Galla

[480] Galla.

Galla, frantzösisch, Galles oder Noix de Galle, teutsch, Gallus, Galläpfel, ist ein Gewächs und Excrescenz, so auf einer Eiche in Levante pflegt zu wachsen. Ihr Ursprung kommt daher; wann gewisse Würmer die zärtesten Aestlein und Zweigleins dieses Baums anstechen, so verursachen sie, daß eine Feuchtigkeit heraustringen muß, die alsobalden eine Schale oder Hülse giebet, welche hernach gantz angefüllet wird und dergestalt verhartet, gleichwie wir sie zu sehen kriegen. Der Galläppfel giebet es vielerley, und werden durch die Grösse, Figur und Farbe, wie ingleichen, wann sie glatt und höckerigt von aussen, von einander unterschieden. Insgemeine sind sie rund und dicke, einige als wie die grossen Nüsse, andere wie Haselnüsse, höckricht und stachlicht, weißlicht, grünlicht oder schwärtzlicht. Die besten kommen von Aleppo und von Tripoli: und man soll die erwehlen, welche völlig sind und schwer. Sie werden zum schwartzfärben und Bereitung der Dinte gebrauchet.

In Gasconien und in Provence wachsen eben auch Galläpfel, die sind von den Levantischen darinne unterschieden, daß sie gantz dichte sind, viel leichter, röthlicht, und geben nicht viel Farbe. Die Seidenfärber färben die rohe Seide schwartz damit.

Die Galläpfel werden desgleichen zur Artzney angewendet;[480] sie führen viel Oel, Sal essentiale und volatile.

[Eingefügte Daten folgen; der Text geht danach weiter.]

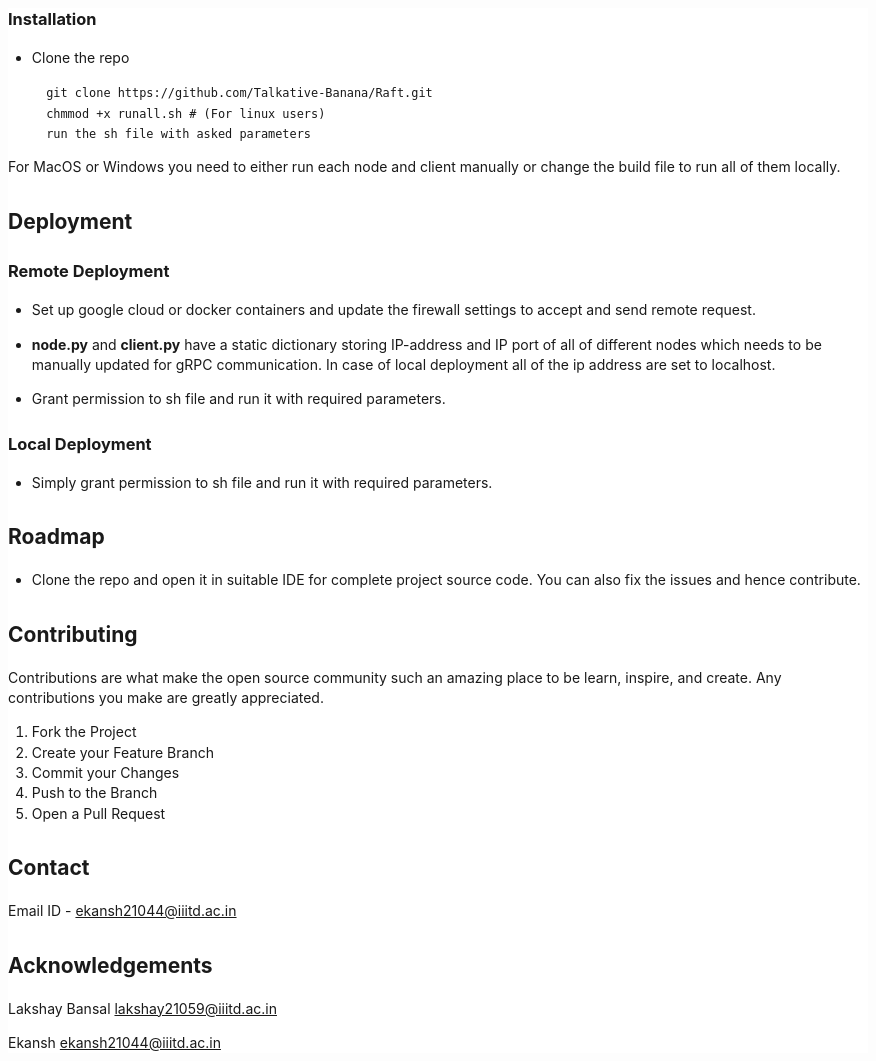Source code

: 
### Installation
* Clone the repo

        git clone https://github.com/Talkative-Banana/Raft.git
        chmmod +x runall.sh # (For linux users)
        run the sh file with asked parameters

For MacOS or Windows you need to either run each node and client manually or change the build file to run all of them locally.


## Deployment
### Remote Deployment

* Set up google cloud or docker containers and update the firewall settings to accept and send remote request.

* **node.py** and **client.py** have a static dictionary storing IP-address and IP port of all of different nodes which needs to be manually updated for gRPC communication. In case of local deployment all of the ip address are set to localhost.

* Grant permission to sh file and run it with required parameters.

### Local Deployment

* Simply grant permission to sh file and run it with required parameters.


## Roadmap
- Clone the repo and open it in suitable IDE for complete project source code. You can also fix the issues and hence contribute.



## Contributing
Contributions are what make the open source community such an amazing place to be learn, inspire, and create. Any contributions you make are greatly appreciated.

1. Fork the Project
2. Create your Feature Branch
3. Commit your Changes
4. Push to the Branch
5. Open a Pull Request

## Contact
Email ID - ekansh21044@iiitd.ac.in

## Acknowledgements
Lakshay Bansal lakshay21059@iiitd.ac.in

Ekansh ekansh21044@iiitd.ac.in
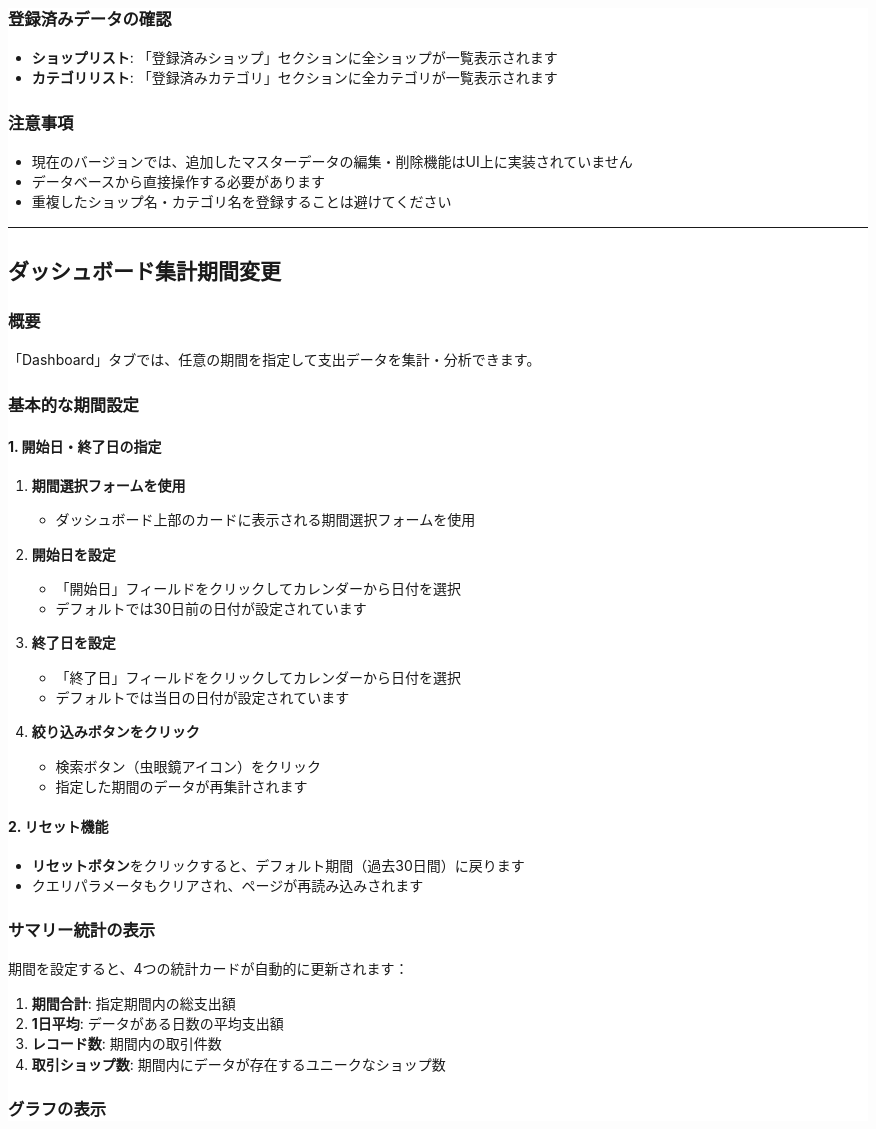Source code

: ### 登録済みデータの確認

- **ショップリスト**: 「登録済みショップ」セクションに全ショップが一覧表示されます
- **カテゴリリスト**: 「登録済みカテゴリ」セクションに全カテゴリが一覧表示されます

### 注意事項

- 現在のバージョンでは、追加したマスターデータの編集・削除機能はUI上に実装されていません
- データベースから直接操作する必要があります
- 重複したショップ名・カテゴリ名を登録することは避けてください

---

## ダッシュボード集計期間変更

### 概要

「Dashboard」タブでは、任意の期間を指定して支出データを集計・分析できます。

### 基本的な期間設定

#### 1. 開始日・終了日の指定

1. **期間選択フォームを使用**
   - ダッシュボード上部のカードに表示される期間選択フォームを使用

2. **開始日を設定**
   - 「開始日」フィールドをクリックしてカレンダーから日付を選択
   - デフォルトでは30日前の日付が設定されています

3. **終了日を設定**
   - 「終了日」フィールドをクリックしてカレンダーから日付を選択
   - デフォルトでは当日の日付が設定されています

4. **絞り込みボタンをクリック**
   - 検索ボタン（虫眼鏡アイコン）をクリック
   - 指定した期間のデータが再集計されます

#### 2. リセット機能

- **リセットボタン**をクリックすると、デフォルト期間（過去30日間）に戻ります
- クエリパラメータもクリアされ、ページが再読み込みされます

### サマリー統計の表示

期間を設定すると、4つの統計カードが自動的に更新されます：

1. **期間合計**: 指定期間内の総支出額
2. **1日平均**: データがある日数の平均支出額
3. **レコード数**: 期間内の取引件数
4. **取引ショップ数**: 期間内にデータが存在するユニークなショップ数

### グラフの表示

Sie halten an, und werden zu allerhand Pflastern und Salben genommen, zum einspritzen und zum bähen. Sie vertreiben das Fieber: hemmen die abwechselnden Fieber: werden bey dem access und Anfall, entweder als ein Pulver, oder in einem Bissen, eines halben Quintleins schwer gegeben: oder auch, wann das Fieber nachgelassen, alle vier Stunden. Bevor man sie jedoch gebrauchen will, sind generalia, das ist, purgiren und zur Ader lassen, zu gebrauchen.

Ob nun gleich die Galläpfel das Fieber vertreiben mögen, so hindert solches doch nicht, daß sie ihre natürliche Wirckung nicht dabey behalten solten, nemlich den Leib hart verstopfen, dem aber mit Clystiren bald abgeholffen ist. Dem Herrn Reneaume, von der königlichen Academie der Wissenschaften, und Doctori regenti der medicinischen Facultät zu Paris, haben wir dieses Fiebermittel zu dancken, indem er dasselbige entdecket, und in einer Rede, die er bey öffentlicher Versammlung ermeldter Academie, den 30. April 1710. gehalten, vorgetragen hat.

Galla mag vielleicht von dem frantzösischen Worte Gale hergeleitet werden, weil dieses Gewächse in Gestalt der Raude an den Aesten der Eichen heraus zu wachsen pflegt.

Quelle:
Lemery, Nicholas: Vollständiges Materialien-Lexicon. Leipzig, 1721., Sp. 480-481.